After the reggae band finished their first set, Harold, the lead singer, would wink at me, my cue to enter and take over the entertainment. I climbed to the edge of the pool with my microphone in hand and spoke the magic words, "I am looking for a few honeymoon couples who are looking to have some fun, come on up!" The couples would jump into the pool and fill their partners bathing suit with as many ping pong balls as they could in 60 seconds. The couple that stuffed the most balls was declared the winn
er and it was my job to make jokes along the way and make sure the ping pong balls remained white after the games were over (one of my sick jokes). On good days I followed this event with a belly flop contest tempting the tipsy tourists to challenge the waters of the pool with their pink fleshy stomachs--the pool won every time.
Then there was the beer drinking competition, an event most passengers had been training for all week anyway. Americans are tremendous beer drinkers, but no one did it better than the Germans. I started the competition by grouping passengers into fours and the first person to down a can of beer and turn it upside on their head moved into the next round of competition. Finally, in the end, we were left with two coed teams who competed against each other to see who could drink a yard of beer (equivalent of 3 to 4 beers) first. I witnessed incredible drinking feats during my time on the ship including one couple that appeared to have been trained in Germany's Black Forest beer drinking academy, finishing the yard of beer in an incredible eight seconds. The woman who I will always think of as a Helga, consumed most of the spirit. Often, if passengers didn't vomit from seasickness, the beer drinking competition did the trick.

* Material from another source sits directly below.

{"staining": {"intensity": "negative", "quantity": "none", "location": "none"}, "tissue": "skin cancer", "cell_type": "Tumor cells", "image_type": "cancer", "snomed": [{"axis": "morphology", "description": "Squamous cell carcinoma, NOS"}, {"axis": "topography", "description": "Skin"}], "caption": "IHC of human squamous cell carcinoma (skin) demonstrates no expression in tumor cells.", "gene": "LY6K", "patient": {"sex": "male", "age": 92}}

All of the events of the week built up to the finale on the last night of the cruise with the Male Lingerie Competition. Each week over fifty men fought for the right to be named Queen of the Cruise Ship. Why would fathers, doctors, plumbers, businessmen from states as diverse as Texas, Alabama and Florida all fight for the chance to dress up as a woman and parade in front of their 2000 fellow cruisers is a mystery I never could figure out. It was the closest thing to the World Wide Wrestling Federation that ever possessed our ship. An hour before the event I would gather all the contestants in a lounge to go over the rules and hand out an information sheet prying for such vital information as chest size, favorite position and secret fantasy. Each man was adorned with a wig and wore the ugliest dress or undergarments their wives and girlfriends could salvage from their suitcases. Pink was a popular color to go with the dark pulsating lipstick stamped on their face. The scene each week in the lounge was absurd as the guys chased each other around the room trying to squeeze their recently constructed breasts. Stodgy forty-year-olds became a pack of screaming teenage lunatics in a matter of seconds with me as their babysitter.